Evaluation of Floxuridine Oligonucleotide Conjugates Carrying Potential Enhancers of Cellular Uptake

Conjugation of small molecules such as lipids or receptor ligands to anti-cancer drugs has been used to improve their pharmacological properties. In this work, we studied the biological effects of several small-molecule enhancers into a short oligonucleotide made of five floxuridine units. Specifically, we studied adding cholesterol, palmitic acid, polyethyleneglycol (PEG 1000), folic acid and triantennary N-acetylgalactosamine (GalNAc) as potential enhancers of cellular uptake. As expected, all these molecules increased the internalization efficiency with different degrees depending on the cell line. The conjugates showed antiproliferative activity due to their metabolic activation by nuclease degradation generating floxuridine monophosphate. The cytotoxicity and apoptosis assays showed an increase in the anti-cancer activity of the conjugates related to the floxuridine oligomer, but this effect did not correlate with the internalization results. Palmitic and folic acid conjugates provide the highest antiproliferative activity without having the highest internalization results. On the contrary, cholesterol oligomers that were the best-internalized oligomers had poor antiproliferative activity, even worse than the unmodified floxuridine oligomer. Especially relevant is the effect induced by palmitic and folic acid derivatives generating the most active drugs.
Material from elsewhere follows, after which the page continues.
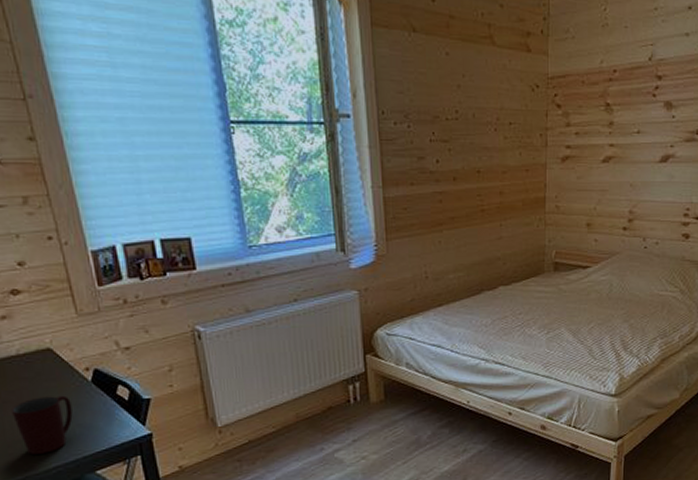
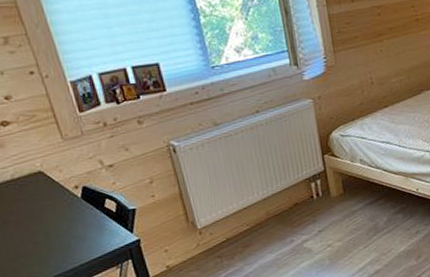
mug: present [12,395,73,455] -> none [12,212,68,267]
These results are of special interest for delivering other therapeutic oligonucleotides.

Automated summary

Conjugation of small molecules with short oligonucleotides is used to enhance the pharmacological properties of anti-cancer drugs. The study found that palmitic acid and folic acid conjugates showed the highest antiproliferative activity, while cholesterol oligomers, despite being well-internalized, had poor anti-cancer activity. These results are significant for delivering therapeutic oligonucleotides.